[Opening Exercise inputs section]

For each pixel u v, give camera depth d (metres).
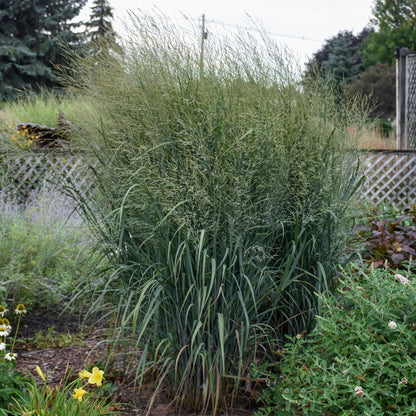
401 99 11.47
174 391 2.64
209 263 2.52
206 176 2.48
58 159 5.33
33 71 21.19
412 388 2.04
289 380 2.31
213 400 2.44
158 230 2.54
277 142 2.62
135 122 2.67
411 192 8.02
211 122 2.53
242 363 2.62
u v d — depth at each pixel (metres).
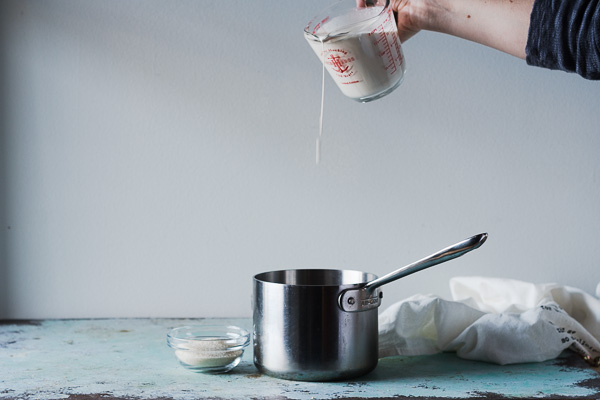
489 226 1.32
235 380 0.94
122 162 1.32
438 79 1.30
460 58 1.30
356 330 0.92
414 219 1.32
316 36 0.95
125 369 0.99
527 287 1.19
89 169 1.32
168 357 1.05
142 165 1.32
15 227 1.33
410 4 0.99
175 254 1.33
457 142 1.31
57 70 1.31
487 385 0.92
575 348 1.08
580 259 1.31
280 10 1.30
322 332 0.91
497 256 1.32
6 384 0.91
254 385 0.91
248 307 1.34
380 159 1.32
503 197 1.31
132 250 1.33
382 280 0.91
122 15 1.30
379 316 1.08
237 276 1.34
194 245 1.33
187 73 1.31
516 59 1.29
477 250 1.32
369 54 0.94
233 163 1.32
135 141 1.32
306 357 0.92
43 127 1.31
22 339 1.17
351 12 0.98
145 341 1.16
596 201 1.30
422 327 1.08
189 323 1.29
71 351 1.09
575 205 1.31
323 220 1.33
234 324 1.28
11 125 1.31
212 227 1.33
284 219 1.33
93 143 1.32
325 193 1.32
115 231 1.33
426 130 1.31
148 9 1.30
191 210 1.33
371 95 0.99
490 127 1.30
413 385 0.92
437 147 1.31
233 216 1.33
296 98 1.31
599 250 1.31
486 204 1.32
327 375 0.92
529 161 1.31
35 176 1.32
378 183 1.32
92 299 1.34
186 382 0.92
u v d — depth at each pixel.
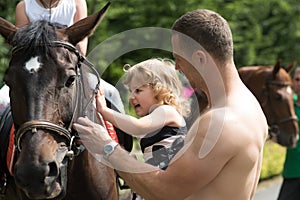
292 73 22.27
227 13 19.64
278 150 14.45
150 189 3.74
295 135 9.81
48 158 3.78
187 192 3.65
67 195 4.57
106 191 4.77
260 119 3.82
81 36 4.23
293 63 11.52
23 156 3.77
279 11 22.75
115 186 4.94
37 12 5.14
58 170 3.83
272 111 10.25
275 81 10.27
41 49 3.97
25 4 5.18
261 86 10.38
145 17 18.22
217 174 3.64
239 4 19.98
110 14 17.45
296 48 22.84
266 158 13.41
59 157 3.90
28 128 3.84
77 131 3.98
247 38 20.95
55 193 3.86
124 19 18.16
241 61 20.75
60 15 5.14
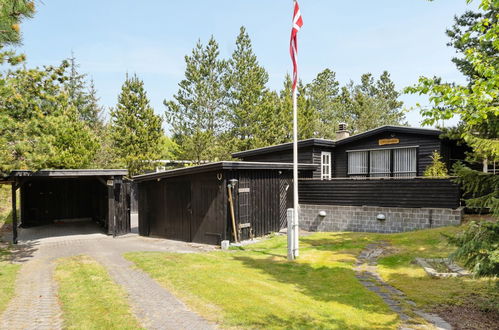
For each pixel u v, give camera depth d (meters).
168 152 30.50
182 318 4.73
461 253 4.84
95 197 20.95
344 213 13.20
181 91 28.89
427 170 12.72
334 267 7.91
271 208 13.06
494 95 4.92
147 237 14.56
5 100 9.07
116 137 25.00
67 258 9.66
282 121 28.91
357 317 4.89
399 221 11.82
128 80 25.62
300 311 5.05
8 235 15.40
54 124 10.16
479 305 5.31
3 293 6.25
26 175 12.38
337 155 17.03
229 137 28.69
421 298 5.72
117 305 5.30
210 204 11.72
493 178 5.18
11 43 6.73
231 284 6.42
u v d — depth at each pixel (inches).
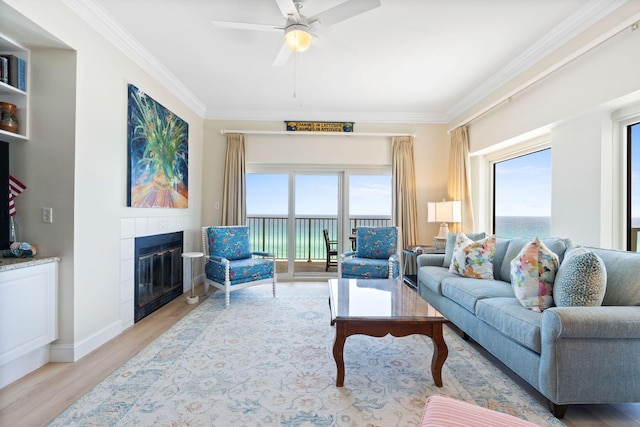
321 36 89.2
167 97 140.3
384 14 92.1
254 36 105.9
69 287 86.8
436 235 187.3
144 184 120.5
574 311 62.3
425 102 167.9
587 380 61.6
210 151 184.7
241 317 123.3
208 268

[Closing Exercise inputs section]

Task requirements | Print the data above verbatim from the first line through the line holding "369 54 0.94", leaving every picture out.

Solution to this exercise |
For each pixel u v, give camera depth d (metres).
401 99 11.47
174 391 2.64
209 263 2.52
206 176 2.48
58 159 5.33
33 71 21.19
412 388 2.04
289 380 2.31
213 400 2.44
158 230 2.54
277 142 2.62
135 122 2.67
411 192 8.02
211 122 2.53
242 363 2.62
u v d — depth at each pixel (metres).
489 226 1.32
235 380 0.94
122 162 1.32
438 79 1.30
460 58 1.30
356 330 0.92
414 219 1.32
316 36 0.95
125 369 0.99
527 287 1.19
89 169 1.32
168 357 1.05
142 165 1.32
15 227 1.33
410 4 0.99
175 254 1.33
457 142 1.31
57 70 1.31
487 385 0.92
575 348 1.08
580 259 1.31
280 10 1.30
322 332 0.91
497 256 1.32
6 384 0.91
254 385 0.91
248 307 1.34
380 159 1.32
503 197 1.31
132 250 1.33
382 280 0.91
122 15 1.30
379 316 1.08
237 276 1.34
194 245 1.33
187 73 1.31
516 59 1.29
477 250 1.32
369 54 0.94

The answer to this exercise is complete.